とおとくひら
卒業式が終わると、在校生全員で花道を作り、送り出す。
途中、当然のように春子さんと夏帆さんが止まった。
「今度はちゃんと、お前が送る側になってくれたな」
小学校のときのことを思い出したのだろう。春子さんがそんなことを言って、ぼくの頭をくしゃくしゃ撫でた。ぼくは正直、今春子さんに合わせる顔がなかったのだが、春子さんの優しい手つきにされるがままになっていた。
と、そこでぼくと春子さんの首根っこを捕まえた人物がいた。夏帆さんだ。そうして花道の中に無理矢理ぼくを引きずり込んで、それから人気のない校舎裏へと連れていった。
またしても連れ去られたな、と思いながら、同級生の生暖かい目を完全スルーして、ぼくはされるがままに校舎裏に来た。表の賑わいが微かに聞こえるが、それだけで他に人はいない。
わけがわからないであろう春子さんに、夏帆さんがあのね、と懸命に言葉を紡ぐ。
「春子、アタシ、いい人できたんだ」
「……え」
春子さんが顔色を変えたのは言うまでもない。ぼくが気まずく俯いていると、そんなことはお構い無しとばかりに、夏帆さんはぼくの腕を引いた。
「実はなんと、にっしーなのだー!」
満面の笑顔、もう幸せいっぱいです、といった感じの表情に、春子さんはしばし、開いた口が塞がらない様子だった。仕方ないだろう。春子さんからすれば、突拍子もない話なのだから。
けれど、満面笑顔の夏帆さんと、控えめに笑うぼくを交互に見て、春子さんはやがて、ふう、と一息吐いた。それから、苦みを帯びた笑みを浮かべる。そこには少しの諦めが漂っていた。
「そうか、西園と、か」
そう呟いた春子さんは内心どう思っているのだろう、と気になったが、ぼくは何も言わなかった。何か口にしてしまったら、ぼくは余計なことまで言ってしまいそうな気がしたから。本当は春子さんが好きとか、春子さんが夏帆さんを好きなのを知っていたとか、だから自分は春子さんを諦めたとか。
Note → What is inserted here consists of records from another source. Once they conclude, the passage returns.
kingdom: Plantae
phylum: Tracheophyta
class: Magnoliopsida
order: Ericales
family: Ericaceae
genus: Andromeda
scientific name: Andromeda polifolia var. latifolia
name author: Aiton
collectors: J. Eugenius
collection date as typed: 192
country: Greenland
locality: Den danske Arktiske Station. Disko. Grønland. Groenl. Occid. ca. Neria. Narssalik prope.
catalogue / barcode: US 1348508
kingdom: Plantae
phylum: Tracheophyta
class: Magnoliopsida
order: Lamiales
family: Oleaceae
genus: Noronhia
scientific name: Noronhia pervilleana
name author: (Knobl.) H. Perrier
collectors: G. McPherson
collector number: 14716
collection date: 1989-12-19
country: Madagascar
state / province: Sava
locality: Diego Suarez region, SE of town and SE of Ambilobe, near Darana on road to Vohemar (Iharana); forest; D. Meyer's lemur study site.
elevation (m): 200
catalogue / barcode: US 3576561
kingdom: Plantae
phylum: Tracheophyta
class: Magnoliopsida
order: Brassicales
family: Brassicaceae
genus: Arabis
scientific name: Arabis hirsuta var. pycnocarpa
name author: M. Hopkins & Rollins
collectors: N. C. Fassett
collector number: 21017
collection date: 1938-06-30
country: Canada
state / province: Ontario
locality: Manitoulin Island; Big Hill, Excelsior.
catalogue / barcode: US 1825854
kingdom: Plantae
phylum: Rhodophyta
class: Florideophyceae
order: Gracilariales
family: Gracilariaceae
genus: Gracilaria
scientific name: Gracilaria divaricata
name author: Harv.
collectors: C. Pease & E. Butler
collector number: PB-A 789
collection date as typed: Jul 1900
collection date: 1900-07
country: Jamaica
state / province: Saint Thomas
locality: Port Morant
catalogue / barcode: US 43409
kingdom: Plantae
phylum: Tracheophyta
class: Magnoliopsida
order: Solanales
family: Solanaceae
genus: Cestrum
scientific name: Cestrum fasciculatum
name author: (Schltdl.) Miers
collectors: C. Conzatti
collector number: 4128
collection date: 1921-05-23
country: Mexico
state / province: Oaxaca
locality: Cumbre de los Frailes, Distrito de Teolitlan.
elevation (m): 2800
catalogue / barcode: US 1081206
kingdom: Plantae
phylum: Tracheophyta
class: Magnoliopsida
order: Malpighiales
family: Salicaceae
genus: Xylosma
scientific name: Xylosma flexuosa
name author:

それを言ったら、ぼくは途方もないくらいの懺悔に明け暮れるのだろう。きっと、優しい春子さんは戸惑うだろうし、夏帆さんの気持ちを踏みにじる行為になる。だから、何も言わなかった。
春子さんの瞳は湖面のように静かだった。
「まあ、西園なら、安心して夏帆を任せられるかな」
それはぼくが春子さんに認められた証の言葉だった。
皮肉なことだ。本当は春子さんに恋人という人間として認めてもらいたかったのに、ぼくが認められたのは、春子さんの親友の恋人としてだった。
「春子には真っ先に報告したかったんだ」
無邪気に笑う夏帆さんは、ぼくらの心の葛藤など、知らないで生きていくのだろう。今までがそうだったように、きっと、これからも。
「夏帆を不幸にしたら許さないからな」
「はい」
春子さんの言葉にはしっかり頷いた。きっと、彼女なりの餞別だったのだろう。
こうして、傷つき、傷つけて、ぼくと幼なじみの綺麗な三角関係はただ一人にとって綺麗なまま、終演を迎えた。